Moreover, the practice of global outsourcing in the production of garments has created a network of legalised irresponsibility. It is difficult to take sourcing companies to court for violations of workers’ rights earlier along their supply chains. If laws were improved and precedents set, in the producing countries as well as in the brands’ home countries, this would also have a preventive effect. Only in an international culture of impunity does a treaty like the Accord becomes necessary.

[1] “Successful implementation of the Accord in Bangladesh will create a model for other parts of the world and other industrial sectors that are equally in need of attention but have not suffered the same headline-grabbing events as Bangladesh” (IndustriALL 2013a).

[2] In a discussion on trade union renewal, Wright (2000: 962) identifies two main sources of workers’ power: associational power and structural power. The structural power of workers is a result of their position in the economic system. Associational power results from the organisation of workers in organisations such as trade unions, works councils or community organisations.

[3] Symbolic power can be seen as one form of associational power, taking its strengths from a normative argument on what is right or wrong. It can be used to compensate weak structural power of workers and unions.

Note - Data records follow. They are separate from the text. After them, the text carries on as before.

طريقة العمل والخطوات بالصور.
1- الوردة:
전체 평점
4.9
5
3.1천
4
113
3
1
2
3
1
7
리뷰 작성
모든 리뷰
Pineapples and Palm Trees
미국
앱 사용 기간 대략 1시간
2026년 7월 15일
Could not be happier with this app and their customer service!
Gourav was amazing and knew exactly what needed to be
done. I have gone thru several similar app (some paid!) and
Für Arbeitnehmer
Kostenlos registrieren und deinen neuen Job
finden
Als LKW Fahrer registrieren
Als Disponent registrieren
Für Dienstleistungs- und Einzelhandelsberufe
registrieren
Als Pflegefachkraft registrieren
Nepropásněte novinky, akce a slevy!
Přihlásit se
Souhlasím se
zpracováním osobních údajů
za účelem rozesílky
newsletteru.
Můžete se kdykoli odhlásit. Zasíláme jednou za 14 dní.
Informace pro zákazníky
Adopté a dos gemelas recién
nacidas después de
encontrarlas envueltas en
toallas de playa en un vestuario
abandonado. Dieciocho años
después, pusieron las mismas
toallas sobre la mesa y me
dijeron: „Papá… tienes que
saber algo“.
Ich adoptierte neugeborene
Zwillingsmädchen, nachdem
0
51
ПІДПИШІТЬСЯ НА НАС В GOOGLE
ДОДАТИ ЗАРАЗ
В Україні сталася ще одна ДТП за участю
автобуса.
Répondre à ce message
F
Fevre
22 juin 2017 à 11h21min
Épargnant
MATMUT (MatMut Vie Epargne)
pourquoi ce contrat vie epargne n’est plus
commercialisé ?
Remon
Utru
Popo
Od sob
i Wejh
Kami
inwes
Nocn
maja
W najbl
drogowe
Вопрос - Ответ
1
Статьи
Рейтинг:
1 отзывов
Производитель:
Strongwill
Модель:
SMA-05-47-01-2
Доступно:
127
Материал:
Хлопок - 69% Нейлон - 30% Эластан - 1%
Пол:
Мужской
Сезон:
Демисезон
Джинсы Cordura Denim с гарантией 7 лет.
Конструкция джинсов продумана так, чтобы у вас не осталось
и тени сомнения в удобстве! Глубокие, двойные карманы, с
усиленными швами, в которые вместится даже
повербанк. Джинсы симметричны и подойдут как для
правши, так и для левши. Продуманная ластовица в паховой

If symbolic power is applied, unions do not only orientate on the workplace itself, but intervene in public domains. Trade unions often use this power resource in coalitions with other civil society organisations (McGuire 2013: 31; Webster et al. 2008: 12).

[4] The predecessor of the Accord was rejected by the companies, despite intense campaigning. See for the history Clean Clothes/ Maquila Solidarity Network 2013.

Frauke Banse was the Urgent Appeals Coordinator of the Clean Clothes Campaign (CCC) in Germany, and responsible for public campaigning around the Accord in Germany. This article reflects only her personal view and is not an official position of the CCC.